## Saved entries
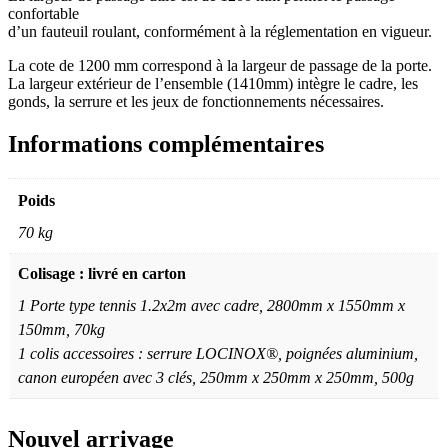
confortable
d’un fauteuil roulant, conformément à la réglementation en vigueur.
La cote de 1200 mm correspond à la largeur de passage de la porte.
La largeur extérieur de l’ensemble (1410mm) intègre le cadre, les
gonds, la serrure et les jeux de fonctionnements nécessaires.
Informations complémentaires
Poids
70 kg
Colisage : livré en carton
1 Porte type tennis 1.2x2m avec cadre, 2800mm x 1550mm x
150mm, 70kg
1 colis accessoires : serrure LOCINOX®, poignées aluminium,
canon européen avec 3 clés, 250mm x 250mm x 250mm, 500g
Nouvel arrivage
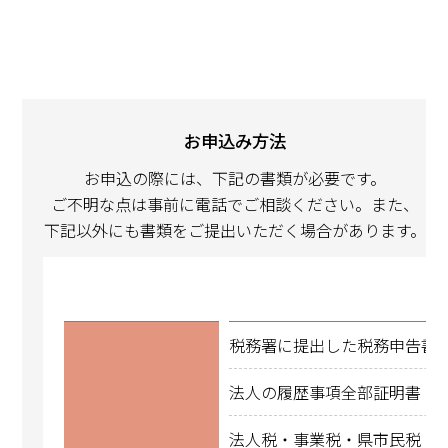
お申込み方法
お申込の際には、下記の書類が必要です。
ご不明な点は事前に電話でご相談ください。また、
下記以外にも書類をご提出いただく場合があります。
税務署に提出した税務申告書
法人の履歴事項全部証明書（
法人税・事業税・県市民税・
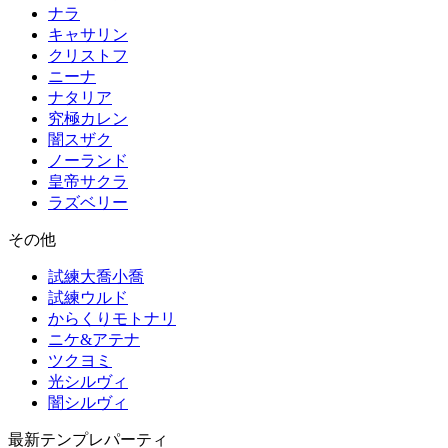
ナラ
キャサリン
クリストフ
ニーナ
ナタリア
究極カレン
闇スザク
ノーランド
皇帝サクラ
ラズベリー
その他
試練大喬小喬
試練ウルド
からくりモトナリ
ニケ&アテナ
ツクヨミ
光シルヴィ
闇シルヴィ
最新テンプレパーティ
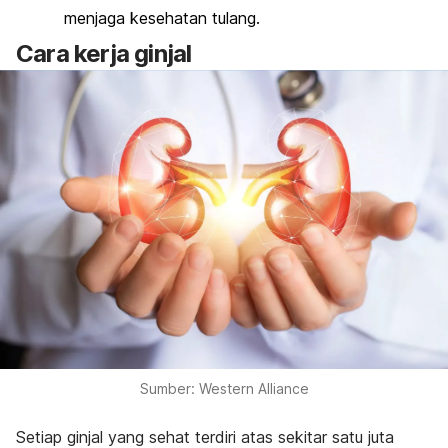
menjaga kesehatan tulang.
Cara kerja ginjal
Sumber: Western Alliance
Setiap ginjal yang sehat terdiri atas sekitar satu juta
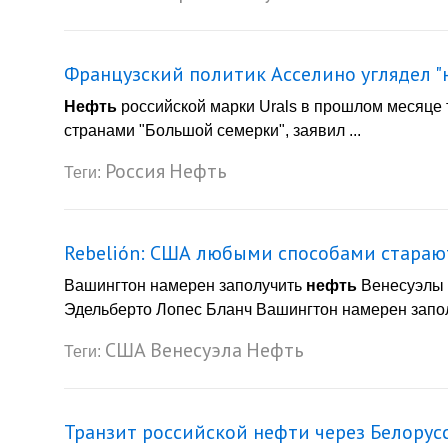
Французский политик Асселино углядел "
Нефть
российской марки Urals в прошлом месяце 
странами "Большой семерки", заявил ...
Россия
Нефть
Теги:
Rebelión: США любыми способами стараю
Вашингтон намерен заполучить
нефть
Венесуэлы в
Эдельберто Лопес Бланч Вашингтон намерен запо
США
Венесуэла
Нефть
Теги:
Транзит российской нефти через Белорусс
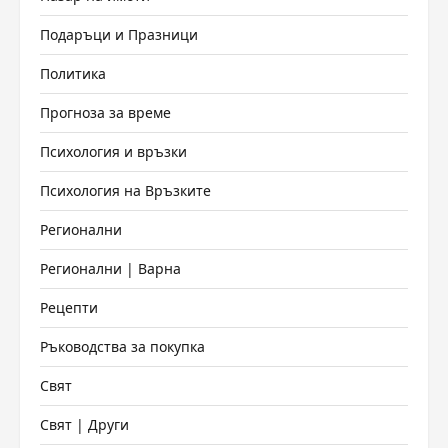
Подаръци и Празници
Политика
Прогноза за време
Психология и връзки
Психология на Връзките
Регионални
Регионални | Варна
Рецепти
Ръководства за покупка
Свят
Свят | Други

## Task to carry out
What is needed is an exact copy of all the data, with no images in it.

## Solution for this exercise
confortable
d’un fauteuil roulant, conformément à la réglementation en vigueur.
La cote de 1200 mm correspond à la largeur de passage de la porte.
La largeur extérieur de l’ensemble (1410mm) intègre le cadre, les
gonds, la serrure et les jeux de fonctionnements nécessaires.
Informations complémentaires
Poids
70 kg
Colisage : livré en carton
1 Porte type tennis 1.2x2m avec cadre, 2800mm x 1550mm x
150mm, 70kg
1 colis accessoires : serrure LOCINOX®, poignées aluminium,
canon européen avec 3 clés, 250mm x 250mm x 250mm, 500g
Nouvel arrivage
お申込み方法
お申込の際には、下記の書類が必要です。
ご不明な点は事前に電話でご相談ください。また、
下記以外にも書類をご提出いただく場合があります。
税務署に提出した税務申告書
法人の履歴事項全部証明書（
法人税・事業税・県市民税・
ナラ
キャサリン
クリストフ
ニーナ
ナタリア
究極カレン
闇スザク
ノーランド
皇帝サクラ
ラズベリー
その他
試練大喬小喬
試練ウルド
からくりモトナリ
ニケ&アテナ
ツクヨミ
光シルヴィ
闇シルヴィ
最新テンプレパーティ
menjaga kesehatan tulang.
Cara kerja ginjal
Sumber: Western Alliance
Setiap ginjal yang sehat terdiri atas sekitar satu juta
Французский политик Асселино углядел "
Нефть
российской марки Urals в прошлом месяце 
странами "Большой семерки", заявил ...
Россия
Нефть
Теги:
Rebelión: США любыми способами стараю
Вашингтон намерен заполучить
нефть
Венесуэлы в
Эдельберто Лопес Бланч Вашингтон намерен запо
США
Венесуэла
Нефть
Теги:
Транзит российской нефти через Белорусс
Подаръци и Празници
Политика
Прогноза за време
Психология и връзки
Психология на Връзките
Регионални
Регионални | Варна
Рецепти
Ръководства за покупка
Свят
Свят | Други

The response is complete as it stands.